- Paralympic Athletics
- Dates: 13 September
- Competitors: 7 from 6 nations

Medalists
- 1st place, gold medalist(s):  / Carlo Durante / Italy
- 2nd place, silver medalist(s):  / Tofiri Kibuuka / Norway
- 3rd place, bronze medalist(s):  / Steve Brooks / Canada

= Athletics at the 1992 Summer Paralympics – Men's marathon B1 =

The Men's marathon B1 was a marathon event in athletics at the 1992 Summer Paralympics, for totally blind athletes. It was contested by seven athletes from six countries. Among them was defending champion Joerund Gaasemyr, of Norway, who had won the race in 1988 with a world record time of 2:45:48. Also competing was his compatriot Tofiri Kibuuka, who had previously represented his native Uganda at the Winter Paralympics, and had been the first African athlete at the Winter Games.
——————————
§ **TASK PROMPT**
Transcribe the passage on the 1992 Paralympic men's marathon B1, everything from "- Paralympic Athletics" down to "the Winter Games.". The material that follows can be set aside; it plays no part here.

§ **GIVEN RECORDS**
——————————
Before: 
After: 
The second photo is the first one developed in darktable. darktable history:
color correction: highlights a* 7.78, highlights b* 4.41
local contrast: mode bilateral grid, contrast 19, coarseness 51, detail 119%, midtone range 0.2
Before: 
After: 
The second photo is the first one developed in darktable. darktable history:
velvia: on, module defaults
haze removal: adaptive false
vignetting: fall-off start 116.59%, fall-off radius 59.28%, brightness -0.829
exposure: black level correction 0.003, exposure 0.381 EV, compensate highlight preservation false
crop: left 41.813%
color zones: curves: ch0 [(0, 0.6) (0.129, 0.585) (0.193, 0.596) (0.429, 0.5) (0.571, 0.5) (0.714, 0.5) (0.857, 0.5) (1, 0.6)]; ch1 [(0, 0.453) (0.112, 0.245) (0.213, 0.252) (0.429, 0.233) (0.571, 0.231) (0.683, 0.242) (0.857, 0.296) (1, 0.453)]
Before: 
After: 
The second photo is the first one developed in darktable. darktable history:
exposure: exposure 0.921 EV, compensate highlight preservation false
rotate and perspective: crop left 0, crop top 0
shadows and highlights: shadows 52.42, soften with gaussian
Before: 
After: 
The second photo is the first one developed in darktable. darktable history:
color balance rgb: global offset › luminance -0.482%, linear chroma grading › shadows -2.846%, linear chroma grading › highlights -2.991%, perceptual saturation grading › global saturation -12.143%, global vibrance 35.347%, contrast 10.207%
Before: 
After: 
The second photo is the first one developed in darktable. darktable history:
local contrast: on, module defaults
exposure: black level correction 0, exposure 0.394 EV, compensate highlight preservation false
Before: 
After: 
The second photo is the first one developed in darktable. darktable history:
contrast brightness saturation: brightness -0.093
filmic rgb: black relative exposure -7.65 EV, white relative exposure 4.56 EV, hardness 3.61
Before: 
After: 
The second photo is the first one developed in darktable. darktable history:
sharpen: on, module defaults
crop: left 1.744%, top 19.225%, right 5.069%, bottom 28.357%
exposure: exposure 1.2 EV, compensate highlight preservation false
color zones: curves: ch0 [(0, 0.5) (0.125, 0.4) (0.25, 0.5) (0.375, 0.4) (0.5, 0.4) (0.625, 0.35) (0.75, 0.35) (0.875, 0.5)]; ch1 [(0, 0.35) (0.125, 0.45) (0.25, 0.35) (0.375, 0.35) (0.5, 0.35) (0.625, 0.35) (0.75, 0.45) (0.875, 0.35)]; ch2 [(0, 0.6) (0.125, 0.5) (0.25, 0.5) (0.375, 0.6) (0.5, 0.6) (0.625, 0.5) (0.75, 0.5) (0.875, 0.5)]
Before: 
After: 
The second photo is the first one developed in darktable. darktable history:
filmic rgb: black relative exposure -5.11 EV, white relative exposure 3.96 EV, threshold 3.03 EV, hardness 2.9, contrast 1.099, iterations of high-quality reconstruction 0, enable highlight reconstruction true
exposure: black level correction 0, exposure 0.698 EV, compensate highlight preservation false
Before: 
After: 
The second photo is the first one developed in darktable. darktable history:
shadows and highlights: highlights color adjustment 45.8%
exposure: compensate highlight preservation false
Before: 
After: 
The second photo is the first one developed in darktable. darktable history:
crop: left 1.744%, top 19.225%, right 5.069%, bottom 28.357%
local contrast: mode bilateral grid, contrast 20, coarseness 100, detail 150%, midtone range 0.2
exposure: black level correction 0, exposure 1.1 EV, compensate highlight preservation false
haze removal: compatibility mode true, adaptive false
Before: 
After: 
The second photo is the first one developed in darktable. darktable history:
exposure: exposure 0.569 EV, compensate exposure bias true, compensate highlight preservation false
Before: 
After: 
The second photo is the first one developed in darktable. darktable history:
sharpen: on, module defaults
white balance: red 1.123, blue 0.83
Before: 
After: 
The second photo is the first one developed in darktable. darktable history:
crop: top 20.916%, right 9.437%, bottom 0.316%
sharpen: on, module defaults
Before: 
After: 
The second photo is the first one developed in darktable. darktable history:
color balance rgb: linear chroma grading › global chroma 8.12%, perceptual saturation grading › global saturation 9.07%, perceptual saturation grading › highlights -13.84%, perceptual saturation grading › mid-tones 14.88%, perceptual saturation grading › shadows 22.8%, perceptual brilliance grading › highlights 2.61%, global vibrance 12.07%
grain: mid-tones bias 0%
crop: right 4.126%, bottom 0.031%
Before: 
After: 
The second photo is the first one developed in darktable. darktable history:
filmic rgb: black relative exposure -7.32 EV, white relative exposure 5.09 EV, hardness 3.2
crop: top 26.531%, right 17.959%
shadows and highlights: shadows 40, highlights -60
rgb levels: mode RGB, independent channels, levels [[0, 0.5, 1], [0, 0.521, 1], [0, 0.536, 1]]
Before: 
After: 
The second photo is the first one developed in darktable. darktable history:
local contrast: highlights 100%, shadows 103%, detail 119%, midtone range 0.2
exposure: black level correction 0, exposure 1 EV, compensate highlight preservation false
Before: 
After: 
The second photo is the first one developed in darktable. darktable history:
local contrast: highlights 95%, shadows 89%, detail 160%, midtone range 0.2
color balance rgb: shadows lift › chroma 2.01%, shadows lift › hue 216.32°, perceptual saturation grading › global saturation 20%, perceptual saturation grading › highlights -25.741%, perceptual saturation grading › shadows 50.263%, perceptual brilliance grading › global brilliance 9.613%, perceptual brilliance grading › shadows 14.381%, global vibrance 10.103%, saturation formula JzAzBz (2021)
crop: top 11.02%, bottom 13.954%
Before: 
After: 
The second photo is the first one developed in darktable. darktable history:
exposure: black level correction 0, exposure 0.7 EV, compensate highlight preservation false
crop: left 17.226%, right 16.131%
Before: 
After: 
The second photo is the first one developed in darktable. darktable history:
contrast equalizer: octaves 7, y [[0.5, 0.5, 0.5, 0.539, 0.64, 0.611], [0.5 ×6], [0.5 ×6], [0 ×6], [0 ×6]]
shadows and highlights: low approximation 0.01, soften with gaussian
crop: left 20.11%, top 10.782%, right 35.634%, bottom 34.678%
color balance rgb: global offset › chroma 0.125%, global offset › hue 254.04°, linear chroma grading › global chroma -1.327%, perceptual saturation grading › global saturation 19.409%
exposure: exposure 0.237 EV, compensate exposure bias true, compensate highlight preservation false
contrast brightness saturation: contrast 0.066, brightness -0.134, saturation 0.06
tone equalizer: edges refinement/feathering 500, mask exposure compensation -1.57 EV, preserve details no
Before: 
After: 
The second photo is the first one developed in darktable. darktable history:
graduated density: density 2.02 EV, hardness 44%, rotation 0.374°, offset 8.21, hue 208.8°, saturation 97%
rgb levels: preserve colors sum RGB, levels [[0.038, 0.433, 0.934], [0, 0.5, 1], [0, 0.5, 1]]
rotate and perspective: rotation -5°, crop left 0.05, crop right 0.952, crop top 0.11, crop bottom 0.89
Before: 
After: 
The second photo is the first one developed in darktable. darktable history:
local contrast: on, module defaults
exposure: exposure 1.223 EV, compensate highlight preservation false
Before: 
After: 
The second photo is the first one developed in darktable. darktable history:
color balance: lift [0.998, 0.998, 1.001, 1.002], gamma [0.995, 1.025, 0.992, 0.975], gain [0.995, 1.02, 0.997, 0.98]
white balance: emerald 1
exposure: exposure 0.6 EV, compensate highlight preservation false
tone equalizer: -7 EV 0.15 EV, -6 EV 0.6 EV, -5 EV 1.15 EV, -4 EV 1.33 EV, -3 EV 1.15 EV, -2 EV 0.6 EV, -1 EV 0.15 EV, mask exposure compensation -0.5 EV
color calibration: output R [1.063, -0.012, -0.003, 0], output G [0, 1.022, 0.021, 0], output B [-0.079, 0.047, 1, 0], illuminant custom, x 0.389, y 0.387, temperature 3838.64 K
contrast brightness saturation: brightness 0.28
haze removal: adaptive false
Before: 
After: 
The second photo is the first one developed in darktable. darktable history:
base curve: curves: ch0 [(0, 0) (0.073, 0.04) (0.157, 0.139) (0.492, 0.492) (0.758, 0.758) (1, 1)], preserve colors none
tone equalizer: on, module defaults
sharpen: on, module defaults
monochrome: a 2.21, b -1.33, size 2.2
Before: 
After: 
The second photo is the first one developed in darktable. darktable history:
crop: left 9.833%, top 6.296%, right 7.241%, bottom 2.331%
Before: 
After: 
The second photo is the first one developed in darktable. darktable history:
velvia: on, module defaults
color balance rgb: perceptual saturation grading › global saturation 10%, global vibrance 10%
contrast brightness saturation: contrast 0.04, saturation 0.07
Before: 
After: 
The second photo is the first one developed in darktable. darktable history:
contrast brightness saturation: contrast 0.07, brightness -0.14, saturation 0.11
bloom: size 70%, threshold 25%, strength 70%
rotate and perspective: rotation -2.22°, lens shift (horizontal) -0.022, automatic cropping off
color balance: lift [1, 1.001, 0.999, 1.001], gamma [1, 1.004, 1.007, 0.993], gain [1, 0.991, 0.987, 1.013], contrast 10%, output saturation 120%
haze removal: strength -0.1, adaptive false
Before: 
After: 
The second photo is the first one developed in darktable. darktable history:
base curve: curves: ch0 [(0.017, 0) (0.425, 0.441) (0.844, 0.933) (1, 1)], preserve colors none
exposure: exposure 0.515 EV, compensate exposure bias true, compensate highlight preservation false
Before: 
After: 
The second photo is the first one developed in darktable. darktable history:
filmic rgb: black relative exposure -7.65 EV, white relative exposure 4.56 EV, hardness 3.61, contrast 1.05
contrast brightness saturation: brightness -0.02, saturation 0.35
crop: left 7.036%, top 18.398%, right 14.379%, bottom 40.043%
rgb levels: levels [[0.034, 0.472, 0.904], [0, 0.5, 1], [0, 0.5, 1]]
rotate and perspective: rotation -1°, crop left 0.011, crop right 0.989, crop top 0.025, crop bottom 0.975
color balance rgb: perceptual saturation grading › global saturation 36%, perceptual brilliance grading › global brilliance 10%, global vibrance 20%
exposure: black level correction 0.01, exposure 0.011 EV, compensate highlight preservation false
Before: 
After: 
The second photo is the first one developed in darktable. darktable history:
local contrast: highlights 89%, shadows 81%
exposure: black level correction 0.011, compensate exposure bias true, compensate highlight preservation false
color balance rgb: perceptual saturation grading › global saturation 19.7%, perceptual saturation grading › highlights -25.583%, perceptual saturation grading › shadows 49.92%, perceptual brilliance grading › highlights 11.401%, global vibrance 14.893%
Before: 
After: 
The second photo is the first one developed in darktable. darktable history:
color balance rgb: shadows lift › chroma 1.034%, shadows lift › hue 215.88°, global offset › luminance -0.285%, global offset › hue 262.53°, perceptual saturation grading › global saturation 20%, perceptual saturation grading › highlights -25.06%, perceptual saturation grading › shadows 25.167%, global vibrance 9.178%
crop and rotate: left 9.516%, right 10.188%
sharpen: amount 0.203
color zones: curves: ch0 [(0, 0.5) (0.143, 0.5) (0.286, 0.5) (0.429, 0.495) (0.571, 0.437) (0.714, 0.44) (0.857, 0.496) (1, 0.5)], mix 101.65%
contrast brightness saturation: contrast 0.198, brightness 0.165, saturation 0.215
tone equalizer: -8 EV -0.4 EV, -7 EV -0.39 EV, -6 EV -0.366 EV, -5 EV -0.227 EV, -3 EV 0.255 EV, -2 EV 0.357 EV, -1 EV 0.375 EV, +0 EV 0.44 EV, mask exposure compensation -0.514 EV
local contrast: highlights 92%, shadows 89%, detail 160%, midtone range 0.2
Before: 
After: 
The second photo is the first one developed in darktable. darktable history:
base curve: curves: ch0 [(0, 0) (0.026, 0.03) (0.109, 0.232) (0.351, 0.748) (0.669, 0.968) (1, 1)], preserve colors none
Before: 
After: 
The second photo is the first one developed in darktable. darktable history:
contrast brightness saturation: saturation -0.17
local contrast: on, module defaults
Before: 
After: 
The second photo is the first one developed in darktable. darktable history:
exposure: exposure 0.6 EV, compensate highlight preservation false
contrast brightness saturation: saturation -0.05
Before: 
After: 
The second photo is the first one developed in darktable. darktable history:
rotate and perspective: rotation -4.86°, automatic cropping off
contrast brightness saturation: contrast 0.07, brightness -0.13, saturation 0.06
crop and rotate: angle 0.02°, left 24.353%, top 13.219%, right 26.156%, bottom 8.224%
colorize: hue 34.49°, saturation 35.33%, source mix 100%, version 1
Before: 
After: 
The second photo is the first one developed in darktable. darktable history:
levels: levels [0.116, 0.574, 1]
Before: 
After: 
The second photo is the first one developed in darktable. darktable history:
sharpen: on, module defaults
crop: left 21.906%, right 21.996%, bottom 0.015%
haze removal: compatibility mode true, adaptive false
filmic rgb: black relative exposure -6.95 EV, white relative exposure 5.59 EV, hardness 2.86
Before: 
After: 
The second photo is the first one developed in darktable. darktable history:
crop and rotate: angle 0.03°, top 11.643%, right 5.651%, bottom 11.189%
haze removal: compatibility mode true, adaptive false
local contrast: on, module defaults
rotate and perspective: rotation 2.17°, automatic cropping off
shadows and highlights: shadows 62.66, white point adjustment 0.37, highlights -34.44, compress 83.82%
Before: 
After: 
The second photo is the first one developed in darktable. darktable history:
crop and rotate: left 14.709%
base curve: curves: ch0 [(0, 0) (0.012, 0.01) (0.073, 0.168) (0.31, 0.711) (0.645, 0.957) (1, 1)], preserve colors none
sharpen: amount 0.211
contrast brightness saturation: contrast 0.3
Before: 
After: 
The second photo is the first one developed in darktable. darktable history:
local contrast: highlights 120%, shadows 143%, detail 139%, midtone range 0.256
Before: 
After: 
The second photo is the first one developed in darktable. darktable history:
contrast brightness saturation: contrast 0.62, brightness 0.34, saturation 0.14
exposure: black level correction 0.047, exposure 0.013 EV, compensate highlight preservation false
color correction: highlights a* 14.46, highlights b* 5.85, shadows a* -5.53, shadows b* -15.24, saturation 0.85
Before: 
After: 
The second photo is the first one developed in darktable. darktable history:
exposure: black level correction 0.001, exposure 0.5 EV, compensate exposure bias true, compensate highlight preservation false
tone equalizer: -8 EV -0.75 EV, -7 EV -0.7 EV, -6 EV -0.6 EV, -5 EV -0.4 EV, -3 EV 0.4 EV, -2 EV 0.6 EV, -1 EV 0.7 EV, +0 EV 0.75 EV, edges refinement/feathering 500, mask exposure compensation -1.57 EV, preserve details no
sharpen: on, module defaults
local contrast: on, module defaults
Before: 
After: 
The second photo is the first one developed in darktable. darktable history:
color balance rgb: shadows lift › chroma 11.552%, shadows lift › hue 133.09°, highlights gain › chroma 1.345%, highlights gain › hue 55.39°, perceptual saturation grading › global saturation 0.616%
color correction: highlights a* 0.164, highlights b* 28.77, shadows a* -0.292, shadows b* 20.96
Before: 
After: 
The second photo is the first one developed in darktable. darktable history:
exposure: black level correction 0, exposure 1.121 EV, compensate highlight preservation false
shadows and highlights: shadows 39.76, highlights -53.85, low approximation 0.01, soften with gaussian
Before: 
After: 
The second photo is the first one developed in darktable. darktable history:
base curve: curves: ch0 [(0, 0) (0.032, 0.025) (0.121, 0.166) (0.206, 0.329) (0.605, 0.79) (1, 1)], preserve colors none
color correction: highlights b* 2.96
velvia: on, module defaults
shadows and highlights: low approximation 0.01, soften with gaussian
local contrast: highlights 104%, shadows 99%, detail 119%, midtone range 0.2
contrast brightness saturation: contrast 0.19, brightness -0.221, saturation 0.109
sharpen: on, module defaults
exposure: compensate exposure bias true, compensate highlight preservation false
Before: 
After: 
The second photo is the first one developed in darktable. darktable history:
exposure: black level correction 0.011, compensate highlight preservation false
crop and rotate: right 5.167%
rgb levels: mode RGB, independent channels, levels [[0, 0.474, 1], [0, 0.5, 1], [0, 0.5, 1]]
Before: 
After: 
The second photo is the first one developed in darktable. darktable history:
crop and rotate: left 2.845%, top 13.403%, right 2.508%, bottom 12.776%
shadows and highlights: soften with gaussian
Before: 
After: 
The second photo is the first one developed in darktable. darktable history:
——————————
§ **TASK RESPONSE**
- Paralympic Athletics
- Dates: 13 September
- Competitors: 7 from 6 nations

Medalists
- 1st place, gold medalist(s):  / Carlo Durante / Italy
- 2nd place, silver medalist(s):  / Tofiri Kibuuka / Norway
- 3rd place, bronze medalist(s):  / Steve Brooks / Canada

= Athletics at the 1992 Summer Paralympics – Men's marathon B1 =

The Men's marathon B1 was a marathon event in athletics at the 1992 Summer Paralympics, for totally blind athletes. It was contested by seven athletes from six countries. Among them was defending champion Joerund Gaasemyr, of Norway, who had won the race in 1988 with a world record time of 2:45:48. Also competing was his compatriot Tofiri Kibuuka, who had previously represented his native Uganda at the Winter Paralympics, and had been the first African athlete at the Winter Games.